Search code examples
phpwordnetthesaurus

Calling wordnet from php (Wordnet class or API for PHP)


I am trying to write a program to find similarity between two documents, and since im using only english, I decided to use wordnet, but I cannot find a way to link the wordnet with php, I cannot find any wordnet api from php.

I saw in the forum some one said (Spudley) he called wordnet from php (using shell_exec() function), Thesaurus class or API for PHP [edited]

I would really like to know a method used or some example code, a tutorial perhaps to start using the wordnet with php.

many thanks


Solution

  • The PHP extension which is linked to from the WordNet site is very old and out of date -- it claims to work with PHP4, so I don't think it's been looked at in years.

    There aren't any other APIs available for WordNet->PHP, so I rolled my own solution.

    WordNet can be run from the command-line, so PHP's shell_exec() function can read the output.

    If you run WordNet from the command-line (cd to Wordnet's directory, then just wn) without any parameters, it will show you a list of possible functions that Wordnet supports.

    Still in the command-line, if you then try one/some of those functions, you'll see how Wordnet outputs its results.
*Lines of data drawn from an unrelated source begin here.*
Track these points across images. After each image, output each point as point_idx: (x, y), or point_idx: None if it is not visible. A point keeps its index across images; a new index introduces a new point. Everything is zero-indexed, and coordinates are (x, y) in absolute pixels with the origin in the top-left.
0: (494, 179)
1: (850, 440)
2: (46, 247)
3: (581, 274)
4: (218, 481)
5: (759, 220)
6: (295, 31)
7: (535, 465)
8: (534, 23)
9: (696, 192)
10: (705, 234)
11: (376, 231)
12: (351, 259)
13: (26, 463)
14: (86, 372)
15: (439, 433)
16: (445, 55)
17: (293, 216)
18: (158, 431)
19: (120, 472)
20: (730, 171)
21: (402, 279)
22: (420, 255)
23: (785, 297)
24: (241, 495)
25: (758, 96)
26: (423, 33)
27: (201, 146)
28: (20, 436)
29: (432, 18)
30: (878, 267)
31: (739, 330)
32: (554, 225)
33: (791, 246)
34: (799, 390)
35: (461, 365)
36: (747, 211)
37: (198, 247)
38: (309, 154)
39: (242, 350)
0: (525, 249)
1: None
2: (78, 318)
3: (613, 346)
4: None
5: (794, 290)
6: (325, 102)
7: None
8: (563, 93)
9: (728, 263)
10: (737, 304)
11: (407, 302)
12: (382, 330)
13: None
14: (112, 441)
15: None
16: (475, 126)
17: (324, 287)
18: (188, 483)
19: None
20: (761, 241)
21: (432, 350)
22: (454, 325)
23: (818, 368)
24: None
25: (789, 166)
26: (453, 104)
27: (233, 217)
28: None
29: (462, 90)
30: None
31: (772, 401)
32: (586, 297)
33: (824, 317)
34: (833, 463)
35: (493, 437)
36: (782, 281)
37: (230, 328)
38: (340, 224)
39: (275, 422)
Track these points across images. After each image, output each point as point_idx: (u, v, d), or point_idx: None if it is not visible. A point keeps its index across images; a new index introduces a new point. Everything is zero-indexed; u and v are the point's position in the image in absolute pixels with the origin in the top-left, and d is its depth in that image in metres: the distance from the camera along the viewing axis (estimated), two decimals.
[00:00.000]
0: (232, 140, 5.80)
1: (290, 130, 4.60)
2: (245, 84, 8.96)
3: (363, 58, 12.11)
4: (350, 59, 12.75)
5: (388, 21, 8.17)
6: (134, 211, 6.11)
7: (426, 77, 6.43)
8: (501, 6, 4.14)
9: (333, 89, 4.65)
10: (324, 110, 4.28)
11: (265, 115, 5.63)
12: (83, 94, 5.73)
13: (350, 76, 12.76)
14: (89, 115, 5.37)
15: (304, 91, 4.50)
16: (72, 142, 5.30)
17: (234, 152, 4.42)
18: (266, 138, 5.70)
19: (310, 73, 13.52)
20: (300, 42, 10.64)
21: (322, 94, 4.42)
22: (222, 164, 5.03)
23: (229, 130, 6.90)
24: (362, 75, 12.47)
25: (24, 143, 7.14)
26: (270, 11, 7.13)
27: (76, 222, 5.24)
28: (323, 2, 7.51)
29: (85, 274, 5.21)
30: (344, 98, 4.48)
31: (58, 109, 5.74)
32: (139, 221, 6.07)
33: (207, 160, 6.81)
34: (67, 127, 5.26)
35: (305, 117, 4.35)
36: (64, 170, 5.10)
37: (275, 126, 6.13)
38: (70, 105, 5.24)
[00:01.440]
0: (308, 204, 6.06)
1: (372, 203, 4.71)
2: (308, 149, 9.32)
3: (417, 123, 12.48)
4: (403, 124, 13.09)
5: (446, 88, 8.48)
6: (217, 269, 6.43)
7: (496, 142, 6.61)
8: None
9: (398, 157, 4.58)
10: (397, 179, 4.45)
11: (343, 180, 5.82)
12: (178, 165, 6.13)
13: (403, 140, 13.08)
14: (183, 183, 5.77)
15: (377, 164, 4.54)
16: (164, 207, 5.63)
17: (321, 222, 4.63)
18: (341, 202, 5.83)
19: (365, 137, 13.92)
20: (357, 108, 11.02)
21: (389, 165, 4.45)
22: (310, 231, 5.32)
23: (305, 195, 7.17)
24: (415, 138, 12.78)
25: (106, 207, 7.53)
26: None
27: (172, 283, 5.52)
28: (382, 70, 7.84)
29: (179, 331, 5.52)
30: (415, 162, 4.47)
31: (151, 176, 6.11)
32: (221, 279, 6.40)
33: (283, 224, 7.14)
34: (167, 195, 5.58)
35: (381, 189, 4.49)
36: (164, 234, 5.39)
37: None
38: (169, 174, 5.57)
For example, if you want synonyms for the word 'star', you could try the -synsn function:

    wn star -synsn
    

    This will produce output that looks a bit like this:

    Synonyms/Hypernyms (Ordered by Estimated Frequency) of noun star

    8 senses of star

    Sense 1 star => celestial body, heavenly body

    Sense 2 ace, adept, champion, sensation, maven, mavin, virtuoso, genius, hotshot, star, superstar, whiz, whizz, wizard, wiz => expert

    Sense 3 star => celestial body, heavenly body

    Sense 4 star => plane figure, two-dimensional figure

    Sense 5 star, principal, lead => actor, histrion, player, thespian, role player

    Sense 6 headliner, star => performer, performing artist

    Sense 7 asterisk, star => character, grapheme, graphic symbol

    Sense 8 star topology, star => topology, network topology

    In PHP, you can read this same output using the shell_exec() function.

    $result = shell_exec('/path/to/wn '.$word.' -synsn');
    

    Now $result should contain the block of text quoted above.

    At this point, you have to do some proper coding. You'll need to take that block of text and parse it for the data you want.

    This is where it gets tricky. Because the data is presented in a format designed to be read by a human rather than by a program, it is tricky to parse accurately.

    It is important to note that different search options present their output slightly differently. And, some of the results that are returned can be somewhat esoteric. I ended up writing a weighting system to score the results, but it was fairly specific to my needs, so you'll need to experiment with it to come up with your own system.

    I hope that's enough help for you. :)